FDA approves device to combat opioid drug overdose
In a move meant to prevent deaths caused by the nation’s prescription drug epidemic, the Food and Drug Administration yesterday approved a new device that would allow family members or caregivers to administer emergency medication to combat an overdose.
The product, Evzio, rapidly delivers a dose of naloxone, a drug that has long been used to reverse the effects caused by an overdose of a powerful class of painkillers known as opioids. The treatment would be administered through a hand-held automatic injector that gives verbal instructions to the user and is small enough to carry in a pocket.
Federal officials fast-tracked approval of Evzio, saying it could play a critically important role in preventing some of the 16,000 deaths per year attributed to painkiller abuse, a problem that has grown steadily worse over the past decade and now eclipses the number of people killed in automobile crashes. Because victims of opioid overdose tend to lose consciousness, allowing nearby family members or caretakers to administer naloxone outside a hospital setting could mean the difference between life and death for some patients.
“Overdose and death resulting from misuse and abuse of both prescription and illicit opioids has become a major public health concern in the United States,” Bob Rappaport, director of the FDA’s division of anesthesia, analgesia and addiction products, said in a statement. “Evzio is the first combination drug-device product designed to deliver a dose of naloxone for administration outside of a health care setting.
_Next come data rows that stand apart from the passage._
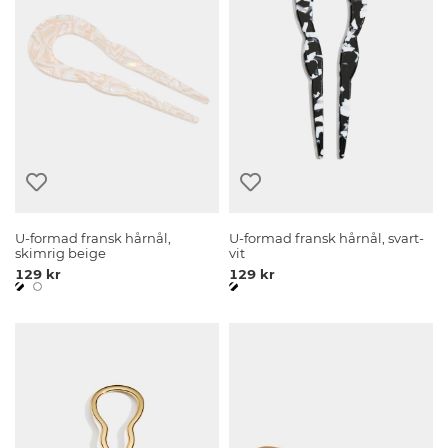
U-formad fransk hårnål,
U-formad fransk hårnål, svart-
skimrig beige
vit
129 kr
129 kr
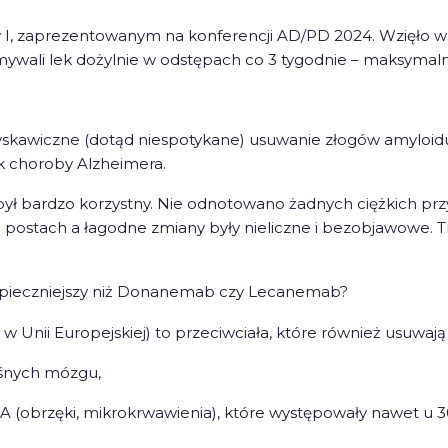
 I, zaprezentowanym na konferencji AD/PD 2024. Wzięło w
mywali lek dożylnie w odstępach co 3 tygodnie – maksymal
skawiczne (dotąd niespotykane) usuwanie złogów amyloid
k choroby Alzheimera.
był bardzo korzystny. Nie odnotowano żadnych ciężkich 
 postach a łagodne zmiany były nieliczne i bezobjawowe.
pieczniejszy niż Donanemab czy Lecanemab?
nii Europejskiej) to przeciwciała, które również usuwają 
ośnych mózgu,
 (obrzęki, mikrokrwawienia), które występowały nawet u 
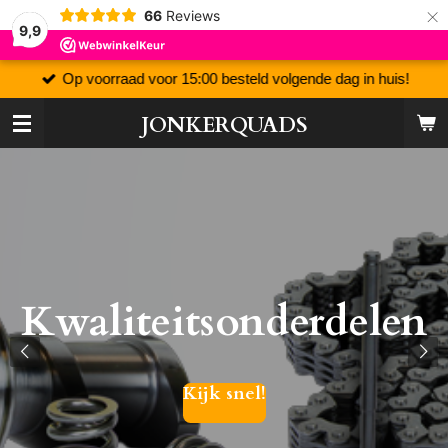
×
66
Reviews
9,9
Op voorraad voor 15:00 besteld volgende dag in huis!
JONKERQUADS
Kwaliteitsonderdelen
Kijk snel!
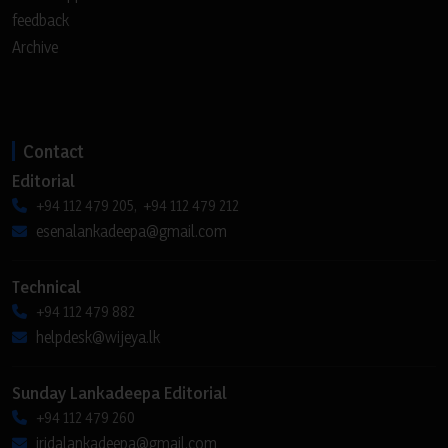
feedback
Archive
Contact
Editorial
+94 112 479 205, +94 112 479 212
esenalankadeepa@gmail.com
Technical
+94 112 479 882
helpdesk@wijeya.lk
Sunday Lankadeepa Editorial
+94 112 479 260
iridalankadeepa@gmail.com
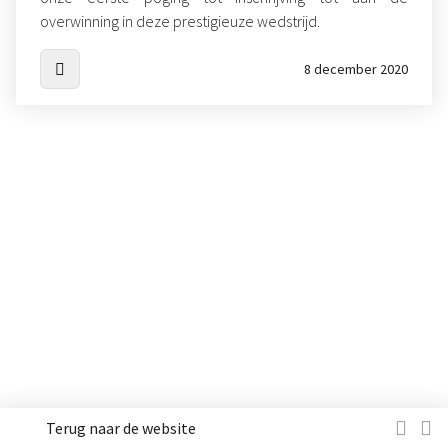
overwinning in deze prestigieuze wedstrijd.
8 december 2020
Terug naar de website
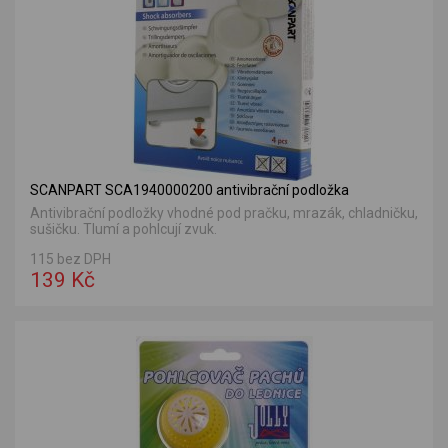
SCANPART SCA1940000200 antivibrační podložka
Antivibrační podložky vhodné pod pračku, mrazák, chladničku,
sušičku. Tlumí a pohlcují zvuk.
115 bez DPH
139 Kč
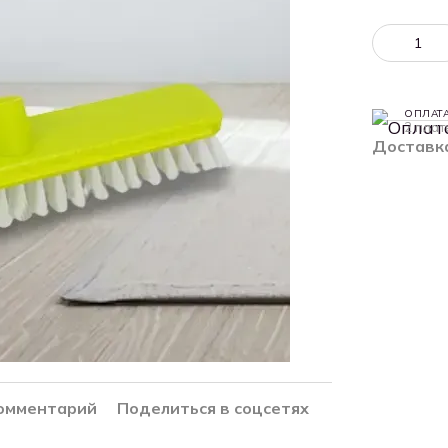
ОПЛАТ
2 плат
Доставк
комментарий
Поделиться в соцсетях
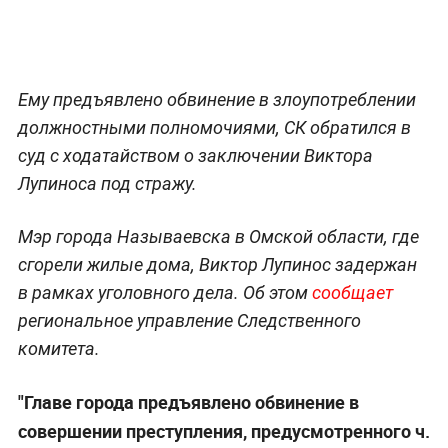
Ему предъявлено обвинение в злоупотреблении
должностными полномочиями, СК обратился в
суд с ходатайством о заключении Виктора
Лупиноса под стражу.
Мэр города Называевска в Омской области, где
сгорели жилые дома, Виктор Лупинос задержан
в рамках уголовного дела. Об этом
сообщает
региональное управление Следственного
комитета.
"Главе города предъявлено обвинение в
совершении преступления, предусмотренного ч.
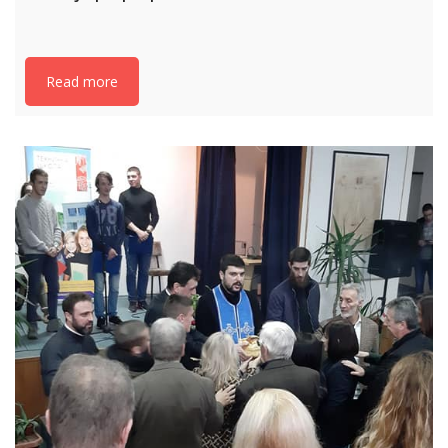
Read more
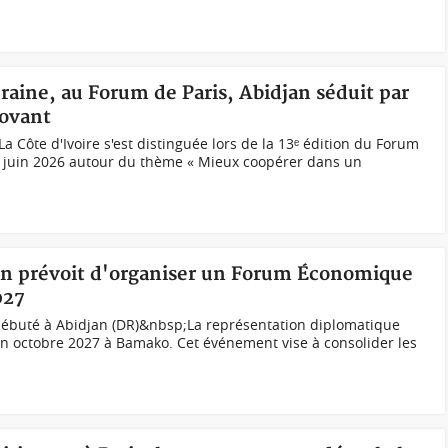
eraine, au Forum de Paris, Abidjan séduit par
ovant
 Côte d'Ivoire s'est distinguée lors de la 13ᵉ édition du Forum
24 juin 2026 autour du thème « Mieux coopérer dans un
jan prévoit d'organiser un Forum Économique
027
débuté à Abidjan (DR)&nbsp;La représentation diplomatique
 en octobre 2027 à Bamako. Cet événement vise à consolider les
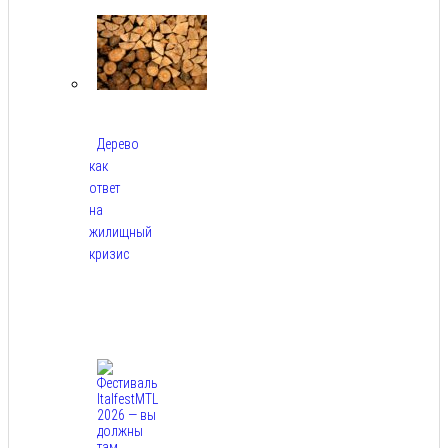
2026
Дерево
как
ответ
на
жилищный
кризис
Авг
7,
2026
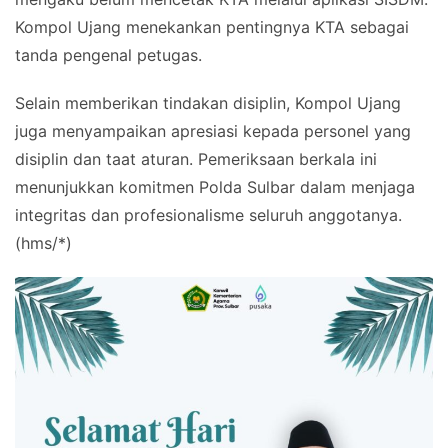
Kompol Ujang menekankan pentingnya KTA sebagai
tanda pengenal petugas.
Selain memberikan tindakan disiplin, Kompol Ujang
juga menyampaikan apresiasi kepada personel yang
disiplin dan taat aturan. Pemeriksaan berkala ini
menunjukkan komitmen Polda Sulbar dalam menjaga
integritas dan profesionalisme seluruh anggotanya.
(hms/*)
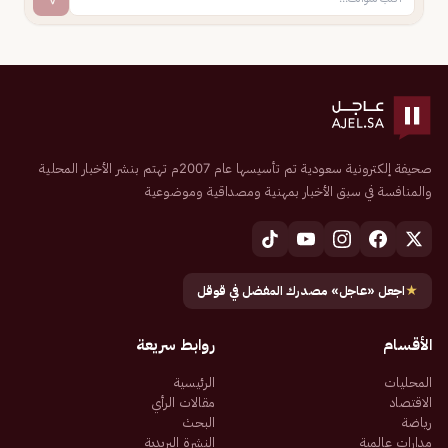
صحيفة إلكترونية سعودية تم تأسيسها عام 2007م تهتم بنشر الأخبار المحلية
والمنافسة في سبق الأخبار بمهنية ومصداقية وموضوعية
★
اجعل «عاجل» مصدرك المفضل في قوقل
الأقسام
روابط سريعة
المحليات
الرئيسية
الاقتصاد
مقالات الرأي
رياضة
البحث
مدارات عالمية
النشرة البريدية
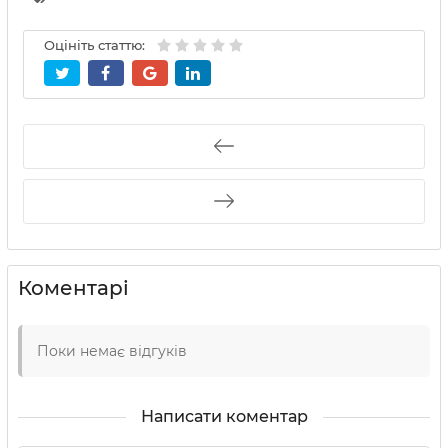
Оцініть статтю:
Коментарі
Поки немає відгуків
Написати коментар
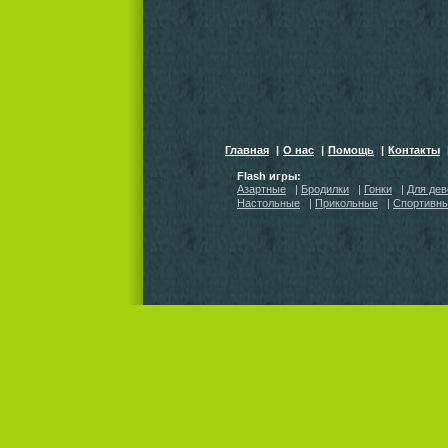
Главная
|
О нас
|
Помощь
|
Контакты
Flash игры:
Азартные
|
Бродилки
|
Гонки
|
Для дев
Настольные
|
Прикольные
|
Спортивн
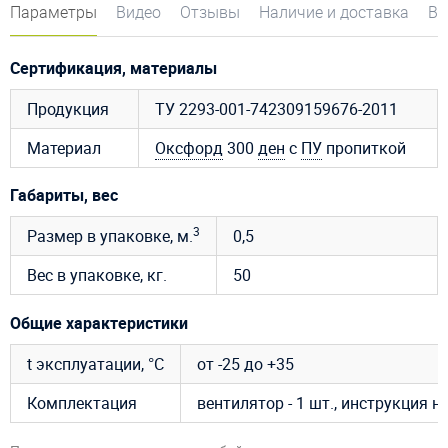
Параметры
Видео
Отзывы
Наличие и доставка
Во
Сертификация, материалы
Продукция
ТУ 2293-001-742309159676-2011
Материал
Оксфорд
300
ден
с
ПУ
пропиткой
Габариты, вес
3
Размер в упаковке, м.
0,5
Вес в упаковке, кг.
50
Общие характеристики
t эксплуатации, °C
от -25 до +35
Комплектация
вентилятор - 1 шт., инструкция 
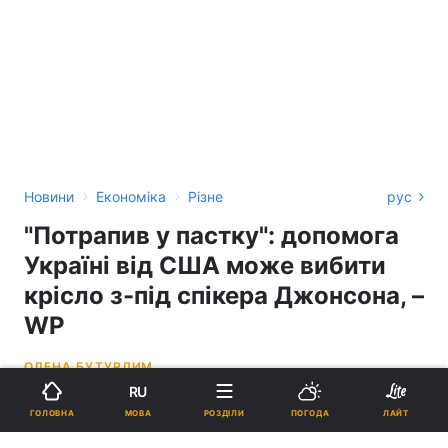
›
›
Новини
Економіка
Різне
рус
"Потрапив у пастку": допомога
Україні від США може вибити
крісло з-під спікера Джонсона, –
WP
ОЛЕНА БУТУРЛИМ
RU
17:23, 08.04.24
7 хв.
2157
МОВА
ГОЛОВНА
РОЗДІЛИ
ПОГОДА
ЛАЙТ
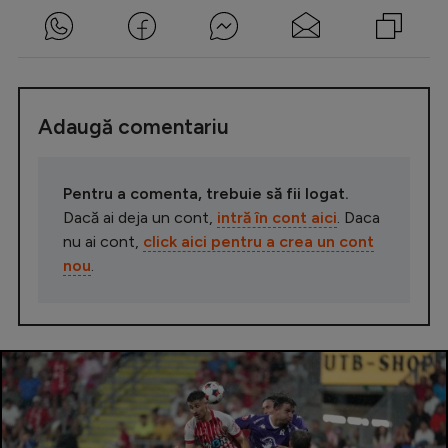
Adaugă comentariu
Pentru a comenta, trebuie să fii logat.
Dacă ai deja un cont,
intră în cont aici
. Daca
nu ai cont,
click aici pentru a crea un cont
nou
.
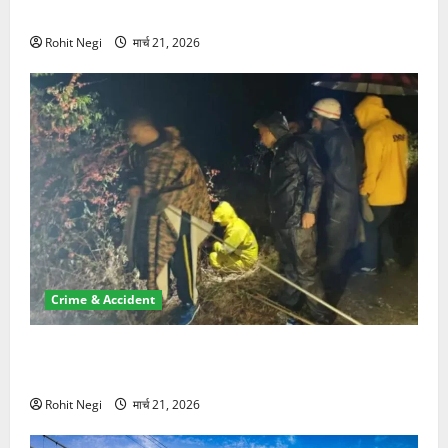
NRI की जमीन हड़पी
Rohit Negi
मार्च 21, 2026
Crime & Accident
मसूरी रोड हादसा: खाई में गिरी थार, एक युवक की मौत—SDRF
ने दो को बचाया
Rohit Negi
मार्च 21, 2026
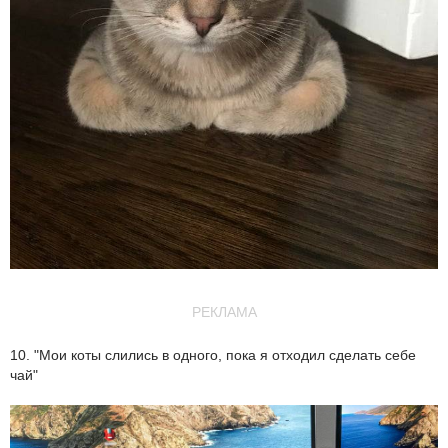
РЕКЛАМА
10. "Мои коты слились в одного, пока я отходил сделать себе
чай"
Making this product available could save lives by facilitating earlier use of the drug in emergency situations.”
Although the FDA said family members or caregivers should make themselves familiar with Evzio before using it, the device walks users through administering the drug in an emergency situation, much like an automated defibrillator.
The drug is injected into a patient’s muscle or under the skin. It is designed to counteract the symptoms of opioid overdose, including slowed breathing, extreme fatigue and changes in heart rate.
In approving Evzio, regulators warned that it should not be considered a substitute for medical care, and that the use of the drug can result in severe opioid withdrawal symptoms, including nausea, vomiting, sweating, uncontrollable trembling and increased heart rate and blood pressure.
“Until now, most people had to rely on emergency medical care to get access to an opioid reversal agent,” Allen Burton, an anesthesiologist and pain specialist at Houston Pain Centers, said in a statement released by Kaleo, the maker of Evzio. “Having naloxone available for use by caregivers as soon as signs of overdose are observed means an earlier intervention and better chance of survival.”
Yesterday’s approval comes amid continuing criticism of the FDA over the recent release of a new opioid drug, Zohydro. It is the first prescription narcotic comprising a pure dose of hydrocodone, the main ingredient in the painkiller Vicodin.
Before Zohydro, hydrocodone was available only in combinations that included nonaddictive pain medications, such as acetaminophen. The FDA agreed with the drug’s California manufacturer, Zogenix, that the pure formulation allows for long-term use without the risk of liver damage and would offer a much-needed treatment for chronic pain sufferers.
Meanwhile, critics have warned that such a formulation also makes the drug easier to abuse. In addition, they argue that Zohydro’s lack of tamper-resistant features, coupled with its potency – the strongest version includes 10 times the amount of hydrocodone in many Vicodin pills – is a recipe for disaster.
The FDA approved the controversial drug last fall despite an 11-2 recommendation to the contrary by its own outside advisory panel. The agency has continued to face pressure to reconsider its decision from law enforcement officials, addiction experts and lawmakers from both parties, though officials have defended its merits as a painkiller.
Last month, the manufacturer of another opioid drug, OxyContin, said it had successfully tested a tamper-resistant form of hydrocodone and plans to seek FDA approval for the drug, which it said would be less prone to abuse because its design makes it hard for users to crush the pill and inject or snort its contents.